▶ _Text shown_:
○ ○ ○

SI derived unit of illuminance

The lux (symbol: lx) is the unit of illuminance, or luminous flux per unit area, in the International System of Units (SI). It is equal to one lumen per square metre. In photometry, this is used as a measure of the irradiance, as perceived by the spectrally unequally responding human eye, of light that hits or passes through a surface. It is analogous to the radiometric unit watt per square metre, but with the power at each wavelength weighted according to the luminosity function, a model of human visual brightness perception, standardized by the CIE and ISO. In English, "lux" is used as both the singular and plural form.
The word is derived from the Latin word for "light", lux.

==Explanation==
===Illuminance===
Illuminance is a measure of how much luminous flux is spread over a given area. One can think of luminous flux (with the unit lumen) as a measure of the total "amount" of visible light present, and the illuminance as a measure of the intensity of illumination on a surface. A given amount of light will illuminate a surface more dimly if it is spread over a larger area, so illuminance is inversely proportional to area when the luminous flux is held constant.

One lux is equal to one lumen per square metre:
1 lx = 1 lm/m^{2} = 1 cd·sr/m^{2}.

A flux of 1000 lumens, spread uniformly over an area of 1 square metre, lights up that square metre with an illuminance of 1000 lux. However, the same 1000 lumens spread out over 10 square metres produces a dimmer illuminance of only 100 lux.

Achieving an illuminance of 500 lx might be possible in a home kitchen with a single fluorescent light fixture with an output of 12000 lumens. To light a factory floor with dozens of times the area of the kitchen would require dozens of such fixtures. Thus, lighting a larger area to the same illuminance (lux) requires a greater luminous flux (lumen).

As with other named SI units, SI prefixes can be used. For example, 1 kilolux (klx) is 1000 lx.

○ ○ ○

▶ _Data for review_:

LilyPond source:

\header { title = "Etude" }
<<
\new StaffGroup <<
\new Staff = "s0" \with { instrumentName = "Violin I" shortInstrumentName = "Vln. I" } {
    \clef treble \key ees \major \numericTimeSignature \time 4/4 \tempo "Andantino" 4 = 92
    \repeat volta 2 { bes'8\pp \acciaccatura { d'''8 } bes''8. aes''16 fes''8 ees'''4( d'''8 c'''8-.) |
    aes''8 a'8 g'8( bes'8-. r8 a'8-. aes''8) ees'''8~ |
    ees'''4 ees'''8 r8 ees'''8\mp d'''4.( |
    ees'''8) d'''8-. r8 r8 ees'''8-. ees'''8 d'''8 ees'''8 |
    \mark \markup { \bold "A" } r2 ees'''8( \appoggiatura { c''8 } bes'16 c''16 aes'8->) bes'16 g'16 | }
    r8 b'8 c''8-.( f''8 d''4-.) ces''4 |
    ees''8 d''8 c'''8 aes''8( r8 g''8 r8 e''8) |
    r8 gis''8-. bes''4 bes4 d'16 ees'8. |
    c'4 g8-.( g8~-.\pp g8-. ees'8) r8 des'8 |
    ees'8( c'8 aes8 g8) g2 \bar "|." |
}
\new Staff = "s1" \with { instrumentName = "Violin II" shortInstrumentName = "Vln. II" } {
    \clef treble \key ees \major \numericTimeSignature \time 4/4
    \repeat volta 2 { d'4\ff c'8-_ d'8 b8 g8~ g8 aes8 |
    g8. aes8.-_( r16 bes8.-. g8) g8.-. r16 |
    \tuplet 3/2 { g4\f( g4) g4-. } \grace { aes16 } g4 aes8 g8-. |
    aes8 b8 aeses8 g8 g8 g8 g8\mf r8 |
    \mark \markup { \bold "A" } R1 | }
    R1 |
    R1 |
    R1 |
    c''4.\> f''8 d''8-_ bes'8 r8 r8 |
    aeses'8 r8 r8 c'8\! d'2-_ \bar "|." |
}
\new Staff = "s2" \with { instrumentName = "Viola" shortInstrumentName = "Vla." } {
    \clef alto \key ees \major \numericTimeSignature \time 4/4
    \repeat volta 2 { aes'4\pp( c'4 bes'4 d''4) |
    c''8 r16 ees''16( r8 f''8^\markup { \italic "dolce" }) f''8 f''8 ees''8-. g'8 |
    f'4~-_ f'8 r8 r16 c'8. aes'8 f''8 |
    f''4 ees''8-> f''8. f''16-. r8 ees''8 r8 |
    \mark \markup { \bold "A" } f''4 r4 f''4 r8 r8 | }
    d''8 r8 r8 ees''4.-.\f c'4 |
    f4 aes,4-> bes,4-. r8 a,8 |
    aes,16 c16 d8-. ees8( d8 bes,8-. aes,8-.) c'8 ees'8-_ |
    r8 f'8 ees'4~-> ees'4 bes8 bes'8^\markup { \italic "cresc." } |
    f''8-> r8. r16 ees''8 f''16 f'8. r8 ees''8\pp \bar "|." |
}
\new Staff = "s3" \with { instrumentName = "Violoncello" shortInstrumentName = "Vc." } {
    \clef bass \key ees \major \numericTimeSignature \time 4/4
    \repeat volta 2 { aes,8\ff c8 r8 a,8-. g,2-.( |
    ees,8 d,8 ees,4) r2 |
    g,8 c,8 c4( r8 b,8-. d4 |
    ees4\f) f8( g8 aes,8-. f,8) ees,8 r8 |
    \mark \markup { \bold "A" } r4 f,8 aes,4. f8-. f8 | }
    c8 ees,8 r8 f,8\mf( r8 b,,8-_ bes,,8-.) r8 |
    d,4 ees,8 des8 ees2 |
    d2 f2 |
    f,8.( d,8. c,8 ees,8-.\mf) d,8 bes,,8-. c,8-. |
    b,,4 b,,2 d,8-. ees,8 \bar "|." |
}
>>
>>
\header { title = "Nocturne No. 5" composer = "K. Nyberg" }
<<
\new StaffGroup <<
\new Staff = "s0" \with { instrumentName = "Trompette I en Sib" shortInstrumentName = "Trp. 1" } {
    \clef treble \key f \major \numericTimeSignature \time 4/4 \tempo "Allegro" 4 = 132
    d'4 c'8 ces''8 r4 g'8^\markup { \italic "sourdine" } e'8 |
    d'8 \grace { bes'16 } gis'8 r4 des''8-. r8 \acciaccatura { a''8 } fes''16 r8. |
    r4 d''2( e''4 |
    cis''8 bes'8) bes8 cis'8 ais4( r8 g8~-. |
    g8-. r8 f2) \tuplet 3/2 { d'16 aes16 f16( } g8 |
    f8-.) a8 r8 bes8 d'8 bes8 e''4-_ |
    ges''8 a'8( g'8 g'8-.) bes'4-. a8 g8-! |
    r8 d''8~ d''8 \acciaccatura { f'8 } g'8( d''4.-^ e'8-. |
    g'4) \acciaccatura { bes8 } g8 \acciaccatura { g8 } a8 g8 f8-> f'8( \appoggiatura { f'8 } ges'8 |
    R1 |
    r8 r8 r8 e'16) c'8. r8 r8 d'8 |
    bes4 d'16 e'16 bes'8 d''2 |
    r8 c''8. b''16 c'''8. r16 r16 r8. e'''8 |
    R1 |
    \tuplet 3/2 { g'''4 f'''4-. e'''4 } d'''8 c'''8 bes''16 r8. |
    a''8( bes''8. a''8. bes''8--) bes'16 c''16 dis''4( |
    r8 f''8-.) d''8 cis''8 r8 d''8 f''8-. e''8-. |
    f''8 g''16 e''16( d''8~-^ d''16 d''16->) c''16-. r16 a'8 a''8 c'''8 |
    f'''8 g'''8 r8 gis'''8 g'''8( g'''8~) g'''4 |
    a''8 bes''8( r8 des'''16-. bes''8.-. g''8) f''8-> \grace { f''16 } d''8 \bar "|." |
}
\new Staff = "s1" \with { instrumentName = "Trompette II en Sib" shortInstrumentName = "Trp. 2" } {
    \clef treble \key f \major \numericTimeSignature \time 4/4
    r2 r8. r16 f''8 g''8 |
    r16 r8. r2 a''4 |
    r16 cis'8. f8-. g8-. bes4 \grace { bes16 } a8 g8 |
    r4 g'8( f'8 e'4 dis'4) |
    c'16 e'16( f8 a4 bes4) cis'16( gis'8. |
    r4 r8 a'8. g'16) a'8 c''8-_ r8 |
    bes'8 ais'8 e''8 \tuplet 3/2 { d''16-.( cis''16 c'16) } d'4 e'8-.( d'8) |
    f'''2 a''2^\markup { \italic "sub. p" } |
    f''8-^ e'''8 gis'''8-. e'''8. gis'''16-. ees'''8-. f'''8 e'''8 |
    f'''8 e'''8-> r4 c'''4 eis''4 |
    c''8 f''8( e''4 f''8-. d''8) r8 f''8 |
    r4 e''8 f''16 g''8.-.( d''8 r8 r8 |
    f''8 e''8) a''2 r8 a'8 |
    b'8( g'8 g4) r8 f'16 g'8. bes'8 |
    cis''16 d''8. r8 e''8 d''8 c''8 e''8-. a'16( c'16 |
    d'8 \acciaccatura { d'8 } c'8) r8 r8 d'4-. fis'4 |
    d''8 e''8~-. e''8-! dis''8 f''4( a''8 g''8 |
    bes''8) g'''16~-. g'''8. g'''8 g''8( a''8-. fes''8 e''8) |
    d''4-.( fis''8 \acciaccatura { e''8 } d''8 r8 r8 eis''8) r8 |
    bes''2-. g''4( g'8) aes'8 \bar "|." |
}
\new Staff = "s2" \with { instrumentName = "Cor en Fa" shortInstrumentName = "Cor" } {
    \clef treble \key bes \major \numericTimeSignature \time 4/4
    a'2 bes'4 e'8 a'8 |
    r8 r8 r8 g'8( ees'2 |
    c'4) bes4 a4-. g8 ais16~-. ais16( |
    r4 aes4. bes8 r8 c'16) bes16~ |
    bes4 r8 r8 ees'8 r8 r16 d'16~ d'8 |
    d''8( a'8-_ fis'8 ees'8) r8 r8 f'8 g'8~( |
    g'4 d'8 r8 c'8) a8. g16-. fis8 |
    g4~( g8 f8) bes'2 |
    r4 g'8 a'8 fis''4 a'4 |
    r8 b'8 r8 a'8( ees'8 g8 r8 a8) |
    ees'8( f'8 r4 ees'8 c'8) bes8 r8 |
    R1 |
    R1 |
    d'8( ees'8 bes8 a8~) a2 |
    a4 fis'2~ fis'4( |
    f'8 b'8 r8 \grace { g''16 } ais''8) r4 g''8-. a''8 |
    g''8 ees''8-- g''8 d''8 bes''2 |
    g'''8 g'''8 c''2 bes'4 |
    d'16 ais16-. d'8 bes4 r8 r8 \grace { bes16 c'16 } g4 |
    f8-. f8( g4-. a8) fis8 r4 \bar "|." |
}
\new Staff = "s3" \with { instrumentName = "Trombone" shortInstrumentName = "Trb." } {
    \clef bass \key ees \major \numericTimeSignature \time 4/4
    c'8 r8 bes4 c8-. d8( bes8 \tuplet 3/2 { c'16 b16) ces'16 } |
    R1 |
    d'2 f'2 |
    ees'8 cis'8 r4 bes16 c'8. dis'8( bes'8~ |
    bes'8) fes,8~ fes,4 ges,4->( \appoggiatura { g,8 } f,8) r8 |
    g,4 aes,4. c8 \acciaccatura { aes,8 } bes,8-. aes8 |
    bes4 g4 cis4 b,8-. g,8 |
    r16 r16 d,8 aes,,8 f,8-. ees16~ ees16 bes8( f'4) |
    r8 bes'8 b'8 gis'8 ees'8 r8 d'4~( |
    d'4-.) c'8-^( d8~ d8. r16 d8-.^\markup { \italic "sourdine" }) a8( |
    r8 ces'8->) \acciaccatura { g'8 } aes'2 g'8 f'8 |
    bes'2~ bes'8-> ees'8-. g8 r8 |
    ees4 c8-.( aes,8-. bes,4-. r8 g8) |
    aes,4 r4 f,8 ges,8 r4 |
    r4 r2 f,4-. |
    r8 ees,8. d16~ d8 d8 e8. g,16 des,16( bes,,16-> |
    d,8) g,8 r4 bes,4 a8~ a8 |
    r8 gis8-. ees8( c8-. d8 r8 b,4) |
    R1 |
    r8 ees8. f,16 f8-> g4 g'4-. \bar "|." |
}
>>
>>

○ ○ ○

▶ _Exercise requirements_:
[1] Reproduce the part of the lux text starting with "Achieving an illuminance" and going on through "luminous flux (lumen).".
[2] According to the lux text, what illuminance results when 1000 lumens are spread over 10 square metres?
The lines are separate material and are not part of the lux text.

▶ _Solutions for each task_:
[1]
Achieving an illuminance of 500 lx might be possible in a home kitchen with a single fluorescent light fixture with an output of 12000 lumens. To light a factory floor with dozens of times the area of the kitchen would require dozens of such fixtures. Thus, lighting a larger area to the same illuminance (lux) requires a greater luminous flux (lumen).

[2] 100 lux